This is because of the riches which it produces for the mother country. It is also enormously valuable as a market for French foodstuffs and [is] a stimulant to French trade. The French Part is noteworthy on this account to all students of government. This applies equally to learning the facts about the different areas of this vast state and to understanding the principal points of its administration. . . .
[It is] a Colony whose distance from the mother country prevents it from being particularly like France, but its loss or rescue form one of the great subjects on which France must mediate.
Finally, the scientist, the naturalist, the planter, and many others . . . will enjoy this faithful description of an establishment whose fate can have much influence upon the destinies of France.
It is for these reasons that I am pursuing this project of publication.

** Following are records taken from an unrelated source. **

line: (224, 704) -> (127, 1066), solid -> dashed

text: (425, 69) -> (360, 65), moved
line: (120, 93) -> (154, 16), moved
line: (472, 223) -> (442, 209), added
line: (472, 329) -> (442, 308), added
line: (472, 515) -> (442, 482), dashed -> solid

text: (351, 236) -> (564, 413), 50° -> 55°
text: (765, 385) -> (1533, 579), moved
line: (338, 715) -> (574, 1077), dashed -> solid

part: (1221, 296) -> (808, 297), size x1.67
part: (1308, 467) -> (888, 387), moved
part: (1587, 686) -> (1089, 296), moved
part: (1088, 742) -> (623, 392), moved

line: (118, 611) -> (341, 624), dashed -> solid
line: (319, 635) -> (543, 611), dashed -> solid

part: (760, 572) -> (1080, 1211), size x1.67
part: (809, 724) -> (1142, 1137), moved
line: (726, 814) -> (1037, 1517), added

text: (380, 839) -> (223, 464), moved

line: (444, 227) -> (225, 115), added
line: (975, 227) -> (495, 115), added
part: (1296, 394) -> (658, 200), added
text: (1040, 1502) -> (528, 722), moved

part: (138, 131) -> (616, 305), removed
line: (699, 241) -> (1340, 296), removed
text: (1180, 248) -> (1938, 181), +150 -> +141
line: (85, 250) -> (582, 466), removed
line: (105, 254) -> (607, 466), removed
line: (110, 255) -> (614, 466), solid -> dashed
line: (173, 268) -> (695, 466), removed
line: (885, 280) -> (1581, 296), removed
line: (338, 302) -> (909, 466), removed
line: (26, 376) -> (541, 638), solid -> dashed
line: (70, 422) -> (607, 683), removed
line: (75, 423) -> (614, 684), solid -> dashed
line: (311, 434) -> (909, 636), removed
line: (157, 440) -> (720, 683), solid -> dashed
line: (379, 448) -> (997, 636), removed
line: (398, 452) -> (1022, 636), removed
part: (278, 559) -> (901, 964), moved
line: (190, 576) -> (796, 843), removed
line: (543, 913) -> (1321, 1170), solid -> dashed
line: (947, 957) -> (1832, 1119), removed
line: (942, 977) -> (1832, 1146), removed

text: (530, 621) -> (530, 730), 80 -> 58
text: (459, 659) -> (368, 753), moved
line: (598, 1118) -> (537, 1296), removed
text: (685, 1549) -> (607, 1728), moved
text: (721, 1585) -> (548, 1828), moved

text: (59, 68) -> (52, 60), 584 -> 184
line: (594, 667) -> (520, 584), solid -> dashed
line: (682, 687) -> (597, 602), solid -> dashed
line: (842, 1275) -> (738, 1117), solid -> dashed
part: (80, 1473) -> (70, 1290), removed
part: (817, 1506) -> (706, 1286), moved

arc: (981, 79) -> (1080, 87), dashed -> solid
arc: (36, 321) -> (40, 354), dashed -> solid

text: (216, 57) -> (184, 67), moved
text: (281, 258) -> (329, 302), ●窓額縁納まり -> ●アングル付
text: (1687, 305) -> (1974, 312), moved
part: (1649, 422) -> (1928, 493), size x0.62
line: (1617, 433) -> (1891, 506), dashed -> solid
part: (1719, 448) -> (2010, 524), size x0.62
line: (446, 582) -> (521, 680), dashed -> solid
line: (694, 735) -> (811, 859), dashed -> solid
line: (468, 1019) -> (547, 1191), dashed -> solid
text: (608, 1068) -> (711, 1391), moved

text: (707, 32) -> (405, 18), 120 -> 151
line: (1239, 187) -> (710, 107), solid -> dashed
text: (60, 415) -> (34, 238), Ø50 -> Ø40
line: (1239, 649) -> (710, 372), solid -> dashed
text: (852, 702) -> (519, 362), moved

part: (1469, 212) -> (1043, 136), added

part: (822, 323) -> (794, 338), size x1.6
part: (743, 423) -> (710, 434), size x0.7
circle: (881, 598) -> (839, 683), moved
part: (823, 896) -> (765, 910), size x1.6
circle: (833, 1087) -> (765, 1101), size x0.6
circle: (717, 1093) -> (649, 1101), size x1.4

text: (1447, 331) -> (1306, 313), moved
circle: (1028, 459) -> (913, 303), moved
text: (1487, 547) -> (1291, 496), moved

The French Part of Santo Domingo forms the western portion of that immense island. The Spaniards occupy the entire eastern part. . . . But the French Part does not, unlike the Spanish Part, offer. . . a length almost equal to its breadth. French Santo Domingo has an irregular shape, produced by a double cause. One is a sinuous boundary line between the two countries. The other factor is the presence of two unequal points of land, or, more accurately, two peninsulas, which extend from the southern and northern edges of the island to run to the west, leaving between them a sort of bay or little gulf.
The mountains of Saint Domingue . . . serve to vary the climate, which depends upon their height, their nearness, and the way in which they are located in reference to the prevailing winds. . . . In general, the French Part or Saint Domingue is warmer and more exposed to droughts than the Spanish Part. The droughts are becoming longer and more frequent. This arises from a greediness which counts the future for nothing. . . . People have cut down the trees which covered the higher points and which summoned the life-giving rains and held onto the abundant dews. There was also a humidity whose beneficial influence was prolonged by the forests.
The French Part has about 520,000 persons, divided into 40,000 whites, 28,000 freedmen or descendants of freedmen, and 452,000 slaves. This offers the following proportion: eleven and three-tenths slaves for one white, ten whites to seven freedmen, and sixteen slaves to one freedman.